**PROBLEM TO WORK ON**:
Please reproduce, exactly and with nothing else, every line from the one containing "wire [21:0] xr1;" through the last line of the records below.

Excerpts from a dataset
::::::::::

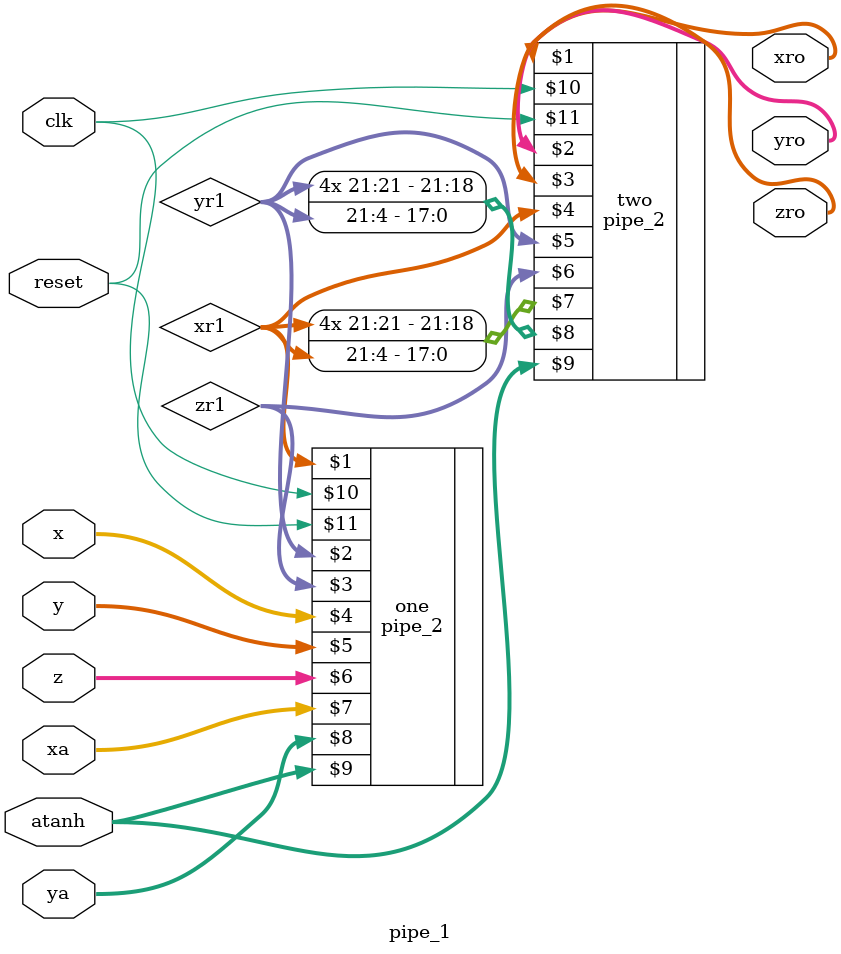
<source format=v>
`timescale 1ns / 1ps
module pipe_1(output [21:0] xro,output [21:0] yro,output [21:0]zro,input [21:0]x,input [21:0]y,input [21:0]z,input [21:0]xa,input [21:0]ya,input [21:0]atanh,input clk,input reset);
wire [21:0] xr1;
wire [21:0] yr1;
wire [21:0] zr1;
pipe_2 one(xr1,yr1,zr1,x,y,z,xa,ya,atanh,clk,reset);

pipe_2 two(xro,yro,zro,xr1,yr1,zr1,{{4{xr1[21]}},xr1[21:4]},{{4{yr1[21]}},yr1[21:4]},atanh,clk,reset);

endmodule

</source>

::::::::::

**REPLY**:
wire [21:0] xr1;
wire [21:0] yr1;
wire [21:0] zr1;
pipe_2 one(xr1,yr1,zr1,x,y,z,xa,ya,atanh,clk,reset);

pipe_2 two(xro,yro,zro,xr1,yr1,zr1,{{4{xr1[21]}},xr1[21:4]},{{4{yr1[21]}},yr1[21:4]},atanh,clk,reset);

endmodule

</source>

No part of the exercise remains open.